• [Written task 1] From the thread on ethical hunting, list the factors that Bushcat names as contributing to clean kills.
• [Written task 2] Rewrite the passage of the thread on ethical hunting from "Yes Ryan, this" to "by his behavior.", replacing "ethical hunter" with "responsible hunter".

--- begin Text ---

# Time to Die, an ethical question



## Karoojager (Dec 20, 2005)

Hello Ryan,

I will answer first for myself at you question.
The most of my hunted animals was down on sight range, I had only two animal what ran 70 and 90 meter. But also I had a bad shot at a mountain reedbuck and not found him. This was one of 66 animals.


----------



## Bushcat (Aug 31, 2007)

Thanks Karoojagter, I know your comitment to practice and skill level from the Muis Jag series!

It seems practice, dedication and knowing when to turn a shot down are factors that contribute to clean kills, thus from an ethical point of view the bow is considered an effective weapon to ensure a clean and fast kill. Skip the risky shots, shoot within ones range, know your preys anatomy, and I should be OK. Is this your experience. 

Thanks again KJ
Ryan


----------



## Karoojager (Dec 20, 2005)

Bushcat said:


> Thanks Karoojagter, I know your comitment to practice and skill level from the Muis Jag series!
> 
> It seems practice, dedication and knowing when to turn a shot down are factors that contribute to clean kills, thus from an ethical point of view the bow is considered an effective weapon to ensure a clean and fast kill. Skip the risky shots, shoot within ones range, know your preys anatomy, and I should be OK. Is this your experience.
> 
> ...


Yes Ryan, this things what you describe is for me the salt and pepper in the hunting-soup. Nevertheless is it possible to do a bad shot, but if the hunter is a ethical hunter, he will minimize the risc by his behavior.


----------



## Deserthuntr (Nov 23, 2008)

--- end Text ---
--- begin Data provided ---

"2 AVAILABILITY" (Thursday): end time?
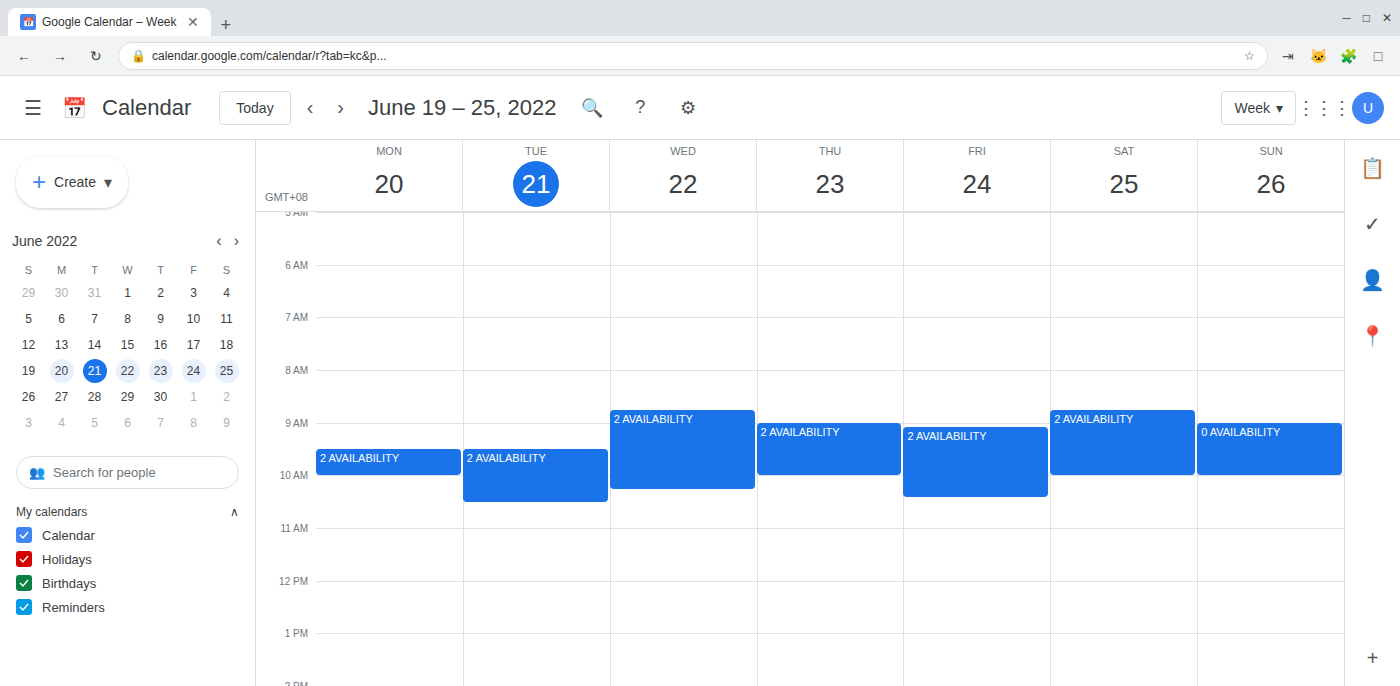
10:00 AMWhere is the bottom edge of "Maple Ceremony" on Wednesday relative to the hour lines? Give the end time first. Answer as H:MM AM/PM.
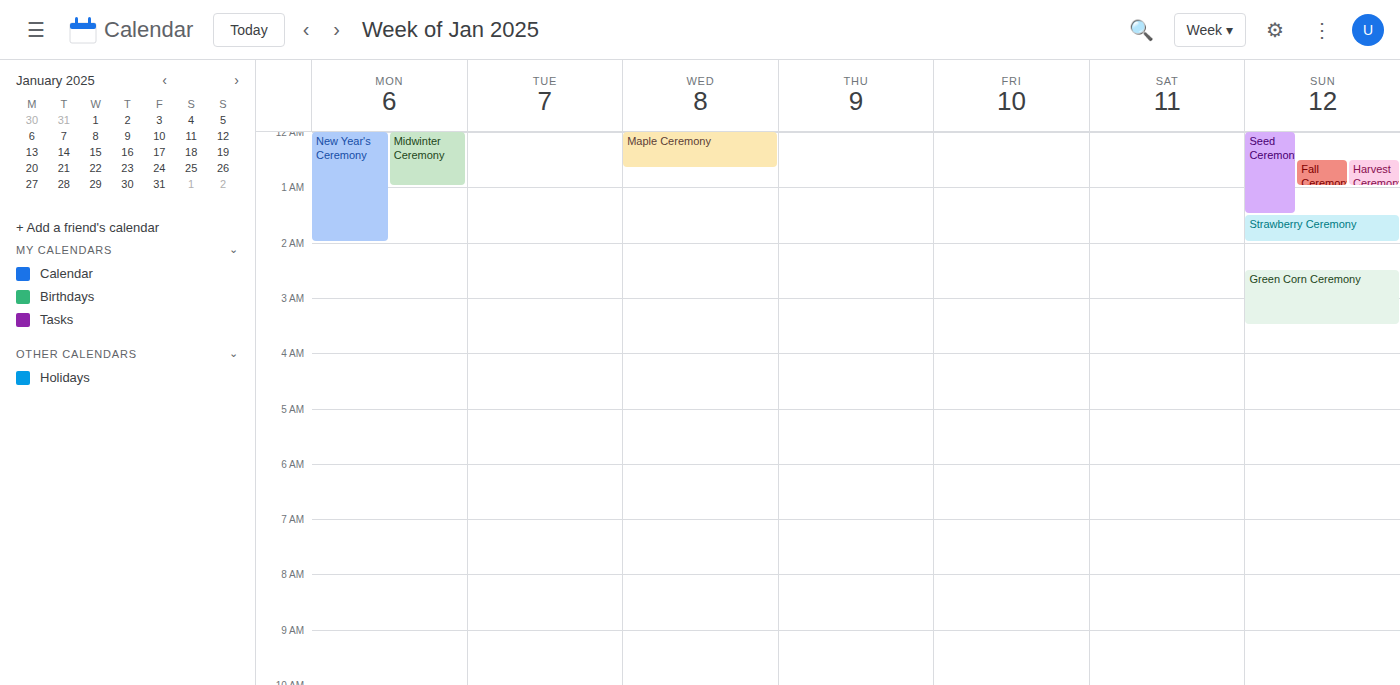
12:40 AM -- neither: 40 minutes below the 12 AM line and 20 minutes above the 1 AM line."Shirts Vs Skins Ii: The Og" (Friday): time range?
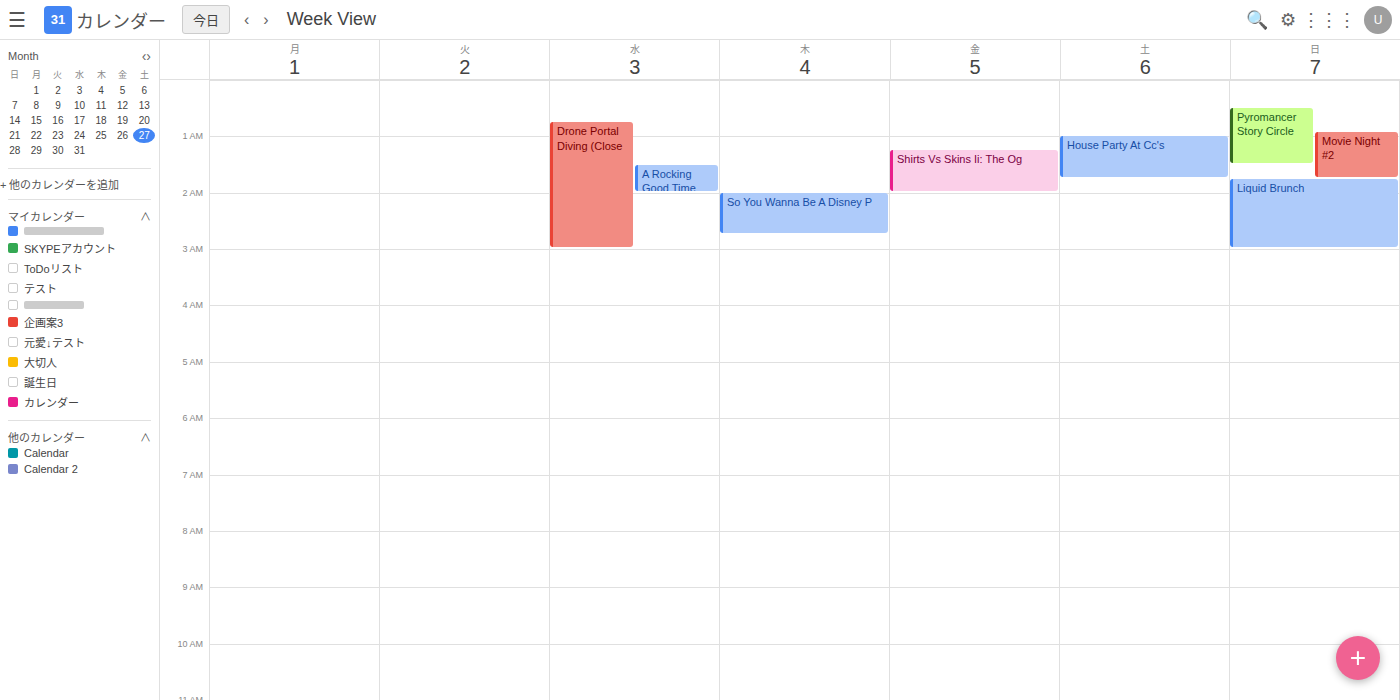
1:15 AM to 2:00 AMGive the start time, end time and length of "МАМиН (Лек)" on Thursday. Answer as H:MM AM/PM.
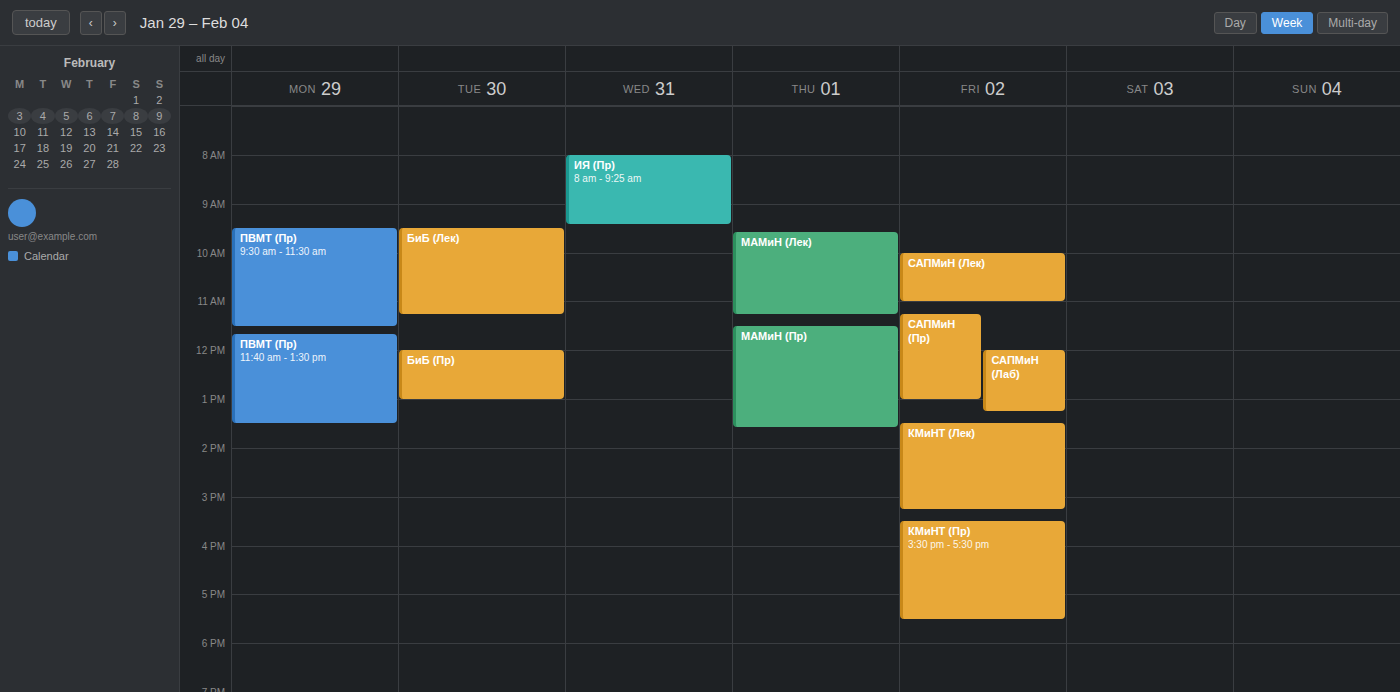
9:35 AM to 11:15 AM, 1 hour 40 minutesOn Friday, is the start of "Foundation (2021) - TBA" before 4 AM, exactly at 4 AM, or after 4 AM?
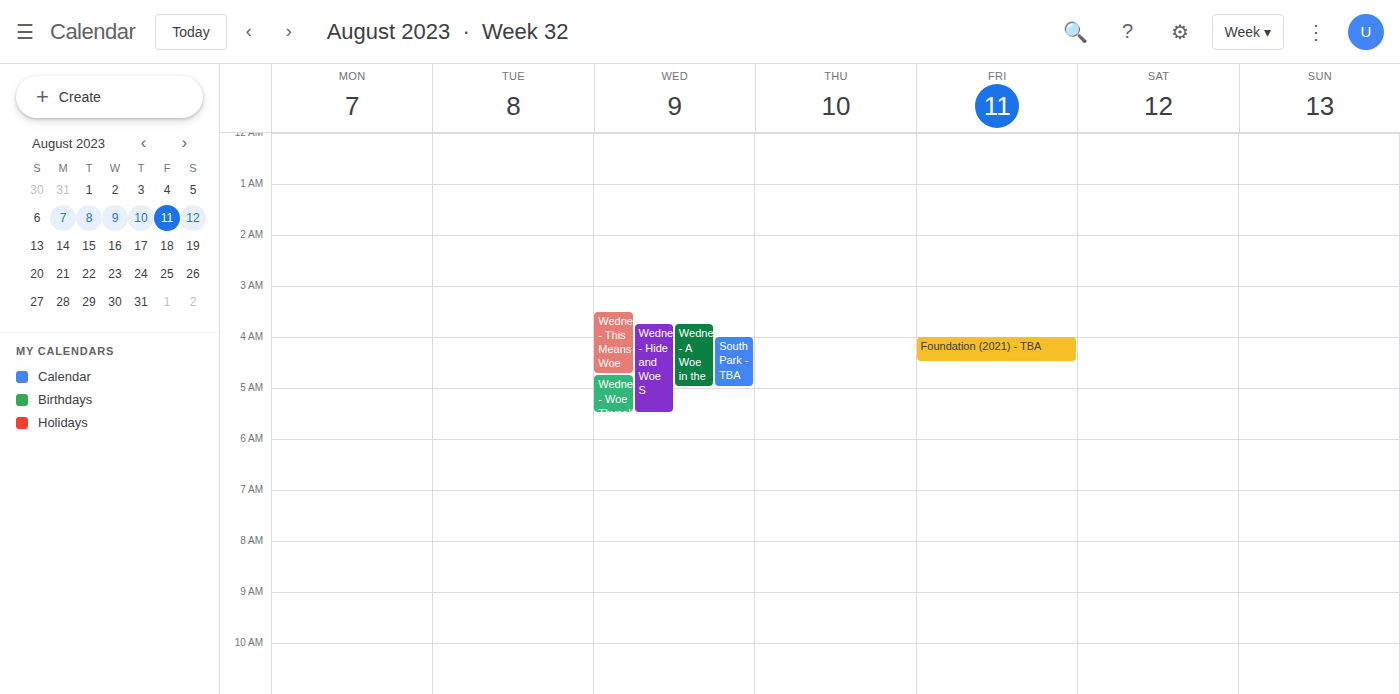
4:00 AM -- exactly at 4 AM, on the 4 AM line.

--- end Data provided ---

• [Written solution 1]
- Practice
- Dedication
- Knowing when to turn a shot down

• [Written solution 2]
Yes Ryan, this things what you describe is for me the salt and pepper in the hunting-soup. Nevertheless is it possible to do a bad shot, but if the hunter is a responsible hunter, he will minimize the risc by his behavior.